No, 1,400 is the density excluding water. The city has 11,000 people and 7 km^2 of land. Including water, density drops to 700.

I don't have data for Tarrytown only, but of the people who work in the Town of Greenburgh, 81.5% drive or carpool and 7.5% take transit (link). In Mount Pleasant, the town further north containing Sleepy Hollow, it's 89.5-4.5. In both towns, the few people who take transit have about half the median income of drivers.

Unknown said...

Alon, I stand corrected.

I would still consider that particular community to provide a decent model of walkable (sub)urbanism for the people who live there. i.e. the bedroom commuters who rely on Metro North twice a day. That's the product that these kind of railroad bedroom suburbs offer for a certain demographic subset able to afford it.
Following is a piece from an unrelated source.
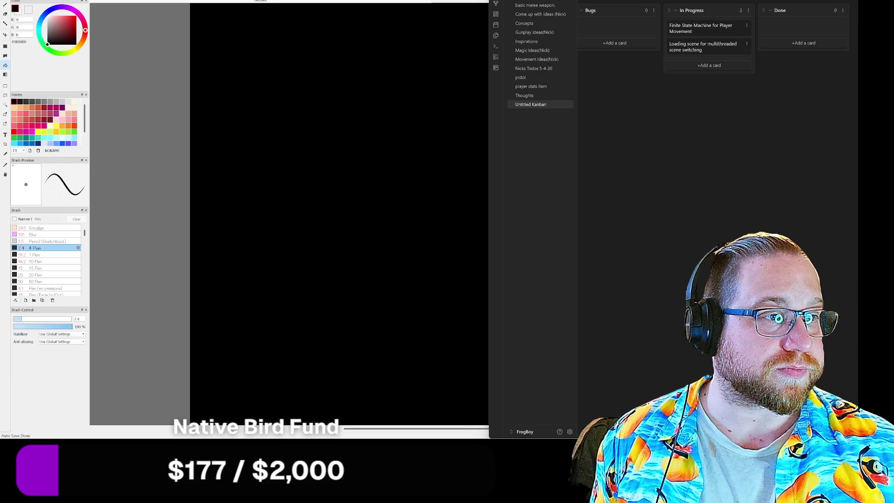
pyautogui.hscroll(-5, 642, 261)
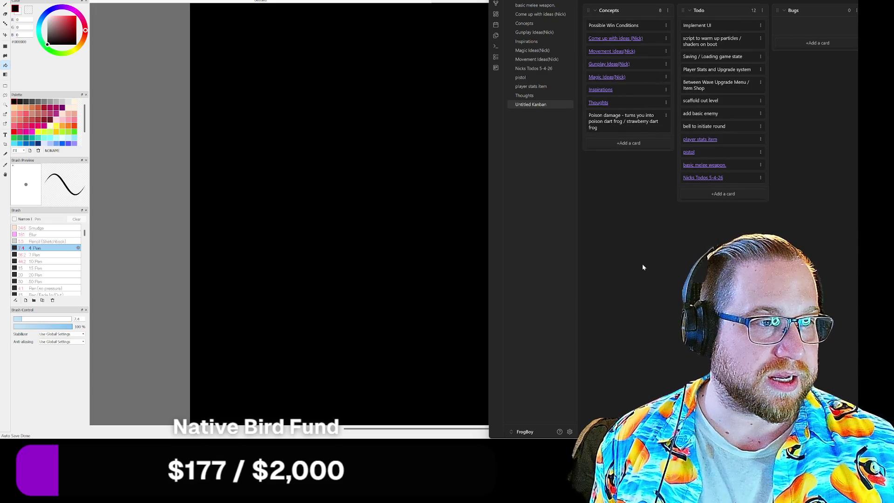
pyautogui.moveTo(627, 42)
For who need to be in the community during working hours, it's a different story, and yeah, the mode share is likely to be pretty low.

Adirondacker12800 said...

There's Tarrytown and then there's Tarrytown. Near the station it's dense. Out in Lyndhurst it's not so dense. A place doesn't have to look like Jackson Heights to be walkable.

George K said...

Here's the data for Tarrytown itself: http://www.city-data.com/city/Tarrytown-New-York.html

About 2/3 of the people drive to work (including about 10% of the total workers who carpool). About 1/5 take the train, and the remaining workers either take a bus, walk, or work at home.

The density of the town is 3,752 people per square mile, but a lot of it looks like it's in the water.

I've been there and, while it's kind of hilly, I would consider it walkable. For the most part, there aren't wide arterials that need to be crossed, and the roads have sidewalks. The bus service is infrequent, but the buses do see good loads when they do show up.